▸ **Problem to solve**:
Turn every line in the records below into a numbered list, omitting any blank lines.

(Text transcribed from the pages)

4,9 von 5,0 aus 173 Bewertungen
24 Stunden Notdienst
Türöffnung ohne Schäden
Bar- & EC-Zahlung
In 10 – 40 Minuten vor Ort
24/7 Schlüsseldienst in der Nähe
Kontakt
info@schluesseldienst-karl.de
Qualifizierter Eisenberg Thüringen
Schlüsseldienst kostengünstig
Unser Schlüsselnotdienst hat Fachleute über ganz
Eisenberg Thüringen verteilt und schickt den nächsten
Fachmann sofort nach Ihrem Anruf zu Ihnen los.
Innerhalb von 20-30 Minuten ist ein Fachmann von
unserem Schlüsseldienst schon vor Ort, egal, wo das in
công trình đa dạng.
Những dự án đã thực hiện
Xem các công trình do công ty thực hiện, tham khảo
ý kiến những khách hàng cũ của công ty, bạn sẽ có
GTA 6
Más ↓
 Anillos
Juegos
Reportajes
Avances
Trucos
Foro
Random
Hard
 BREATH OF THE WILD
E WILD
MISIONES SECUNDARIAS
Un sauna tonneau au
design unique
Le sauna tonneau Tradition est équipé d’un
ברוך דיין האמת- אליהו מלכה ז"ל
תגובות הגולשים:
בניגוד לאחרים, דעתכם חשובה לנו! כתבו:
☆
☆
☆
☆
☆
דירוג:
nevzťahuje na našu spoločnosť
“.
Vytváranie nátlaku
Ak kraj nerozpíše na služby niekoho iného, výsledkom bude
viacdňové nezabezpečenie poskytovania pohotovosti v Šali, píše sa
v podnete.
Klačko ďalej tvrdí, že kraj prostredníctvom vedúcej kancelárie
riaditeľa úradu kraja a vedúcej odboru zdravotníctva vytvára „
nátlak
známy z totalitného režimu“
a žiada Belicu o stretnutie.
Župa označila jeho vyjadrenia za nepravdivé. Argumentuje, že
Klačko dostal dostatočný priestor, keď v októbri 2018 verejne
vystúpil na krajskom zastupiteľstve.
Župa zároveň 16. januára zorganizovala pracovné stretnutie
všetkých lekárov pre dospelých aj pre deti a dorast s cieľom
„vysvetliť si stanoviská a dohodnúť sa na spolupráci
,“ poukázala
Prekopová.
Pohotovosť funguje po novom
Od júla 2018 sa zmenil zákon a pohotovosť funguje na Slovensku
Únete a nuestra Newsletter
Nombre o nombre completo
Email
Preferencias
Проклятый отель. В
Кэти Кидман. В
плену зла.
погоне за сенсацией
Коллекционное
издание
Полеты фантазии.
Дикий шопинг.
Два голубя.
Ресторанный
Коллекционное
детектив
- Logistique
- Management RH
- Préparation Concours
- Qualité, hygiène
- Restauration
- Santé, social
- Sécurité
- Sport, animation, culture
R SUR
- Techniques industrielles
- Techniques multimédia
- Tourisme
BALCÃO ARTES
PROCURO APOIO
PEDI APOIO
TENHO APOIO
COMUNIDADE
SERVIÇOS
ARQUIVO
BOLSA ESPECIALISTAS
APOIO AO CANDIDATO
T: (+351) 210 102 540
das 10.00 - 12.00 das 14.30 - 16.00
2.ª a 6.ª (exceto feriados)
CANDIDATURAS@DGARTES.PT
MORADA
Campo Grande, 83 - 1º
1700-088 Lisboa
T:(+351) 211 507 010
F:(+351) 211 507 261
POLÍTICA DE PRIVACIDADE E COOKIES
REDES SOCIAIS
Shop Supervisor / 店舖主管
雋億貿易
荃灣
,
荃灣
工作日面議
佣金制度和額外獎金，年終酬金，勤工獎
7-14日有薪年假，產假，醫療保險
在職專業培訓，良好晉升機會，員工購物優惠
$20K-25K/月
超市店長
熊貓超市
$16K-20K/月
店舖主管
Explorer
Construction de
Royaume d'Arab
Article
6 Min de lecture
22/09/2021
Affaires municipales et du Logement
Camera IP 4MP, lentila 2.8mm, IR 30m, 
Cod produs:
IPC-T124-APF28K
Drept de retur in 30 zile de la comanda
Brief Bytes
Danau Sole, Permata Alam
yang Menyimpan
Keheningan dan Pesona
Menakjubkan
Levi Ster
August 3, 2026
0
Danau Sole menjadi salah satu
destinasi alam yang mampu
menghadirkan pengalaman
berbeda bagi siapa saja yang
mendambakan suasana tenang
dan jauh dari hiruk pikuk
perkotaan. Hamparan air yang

▸ **Reply**:
1. 4,9 von 5,0 aus 173 Bewertungen
2. 24 Stunden Notdienst
3. Türöffnung ohne Schäden
4. Bar- & EC-Zahlung
5. In 10 – 40 Minuten vor Ort
6. 24/7 Schlüsseldienst in der Nähe
7. Kontakt
8. info@schluesseldienst-karl.de
9. Qualifizierter Eisenberg Thüringen
10. Schlüsseldienst kostengünstig
11. Unser Schlüsselnotdienst hat Fachleute über ganz
12. Eisenberg Thüringen verteilt und schickt den nächsten
13. Fachmann sofort nach Ihrem Anruf zu Ihnen los.
14. Innerhalb von 20-30 Minuten ist ein Fachmann von
15. unserem Schlüsseldienst schon vor Ort, egal, wo das in
16. công trình đa dạng.
17. Những dự án đã thực hiện
18. Xem các công trình do công ty thực hiện, tham khảo
19. ý kiến những khách hàng cũ của công ty, bạn sẽ có
20. GTA 6
21. Más ↓
22.  Anillos
23. Juegos
24. Reportajes
25. Avances
26. Trucos
27. Foro
28. Random
29. Hard
30.  BREATH OF THE WILD
31. E WILD
32. MISIONES SECUNDARIAS
33. Un sauna tonneau au
34. design unique
35. Le sauna tonneau Tradition est équipé d’un
36. ברוך דיין האמת- אליהו מלכה ז"ל
37. תגובות הגולשים:
38. בניגוד לאחרים, דעתכם חשובה לנו! כתבו:
39. ☆
40. ☆
41. ☆
42. ☆
43. ☆
44. דירוג:
45. nevzťahuje na našu spoločnosť
46. “.
47. Vytváranie nátlaku
48. Ak kraj nerozpíše na služby niekoho iného, výsledkom bude
49. viacdňové nezabezpečenie poskytovania pohotovosti v Šali, píše sa
50. v podnete.
51. Klačko ďalej tvrdí, že kraj prostredníctvom vedúcej kancelárie
52. riaditeľa úradu kraja a vedúcej odboru zdravotníctva vytvára „
53. nátlak
54. známy z totalitného režimu“
55. a žiada Belicu o stretnutie.
56. Župa označila jeho vyjadrenia za nepravdivé. Argumentuje, že
57. Klačko dostal dostatočný priestor, keď v októbri 2018 verejne
58. vystúpil na krajskom zastupiteľstve.
59. Župa zároveň 16. januára zorganizovala pracovné stretnutie
60. všetkých lekárov pre dospelých aj pre deti a dorast s cieľom
61. „vysvetliť si stanoviská a dohodnúť sa na spolupráci
62. ,“ poukázala
63. Prekopová.
64. Pohotovosť funguje po novom
65. Od júla 2018 sa zmenil zákon a pohotovosť funguje na Slovensku
66. Únete a nuestra Newsletter
67. Nombre o nombre completo
68. Email
69. Preferencias
70. Проклятый отель. В
71. Кэти Кидман. В
72. плену зла.
73. погоне за сенсацией
74. Коллекционное
75. издание
76. Полеты фантазии.
77. Дикий шопинг.
78. Два голубя.
79. Ресторанный
80. Коллекционное
81. детектив
82. - Logistique
83. - Management RH
84. - Préparation Concours
85. - Qualité, hygiène
86. - Restauration
87. - Santé, social
88. - Sécurité
89. - Sport, animation, culture
90. R SUR
91. - Techniques industrielles
92. - Techniques multimédia
93. - Tourisme
94. BALCÃO ARTES
95. PROCURO APOIO
96. PEDI APOIO
97. TENHO APOIO
98. COMUNIDADE
99. SERVIÇOS
100. ARQUIVO
101. BOLSA ESPECIALISTAS
102. APOIO AO CANDIDATO
103. T: (+351) 210 102 540
104. das 10.00 - 12.00 das 14.30 - 16.00
105. 2.ª a 6.ª (exceto feriados)
106. CANDIDATURAS@DGARTES.PT
107. MORADA
108. Campo Grande, 83 - 1º
109. 1700-088 Lisboa
110. T:(+351) 211 507 010
111. F:(+351) 211 507 261
112. POLÍTICA DE PRIVACIDADE E COOKIES
113. REDES SOCIAIS
114. Shop Supervisor / 店舖主管
115. 雋億貿易
116. 荃灣
117. ,
118. 荃灣
119. 工作日面議
120. 佣金制度和額外獎金，年終酬金，勤工獎
121. 7-14日有薪年假，產假，醫療保險
122. 在職專業培訓，良好晉升機會，員工購物優惠
123. $20K-25K/月
124. 超市店長
125. 熊貓超市
126. $16K-20K/月
127. 店舖主管
128. Explorer
129. Construction de
130. Royaume d'Arab
131. Article
132. 6 Min de lecture
133. 22/09/2021
134. Affaires municipales et du Logement
135. Camera IP 4MP, lentila 2.8mm, IR 30m, 
136. Cod produs:
137. IPC-T124-APF28K
138. Drept de retur in 30 zile de la comanda
139. Brief Bytes
140. Danau Sole, Permata Alam
141. yang Menyimpan
142. Keheningan dan Pesona
143. Menakjubkan
144. Levi Ster
145. August 3, 2026
146. 0
147. Danau Sole menjadi salah satu
148. destinasi alam yang mampu
149. menghadirkan pengalaman
150. berbeda bagi siapa saja yang
151. mendambakan suasana tenang
152. dan jauh dari hiruk pikuk
153. perkotaan. Hamparan air yang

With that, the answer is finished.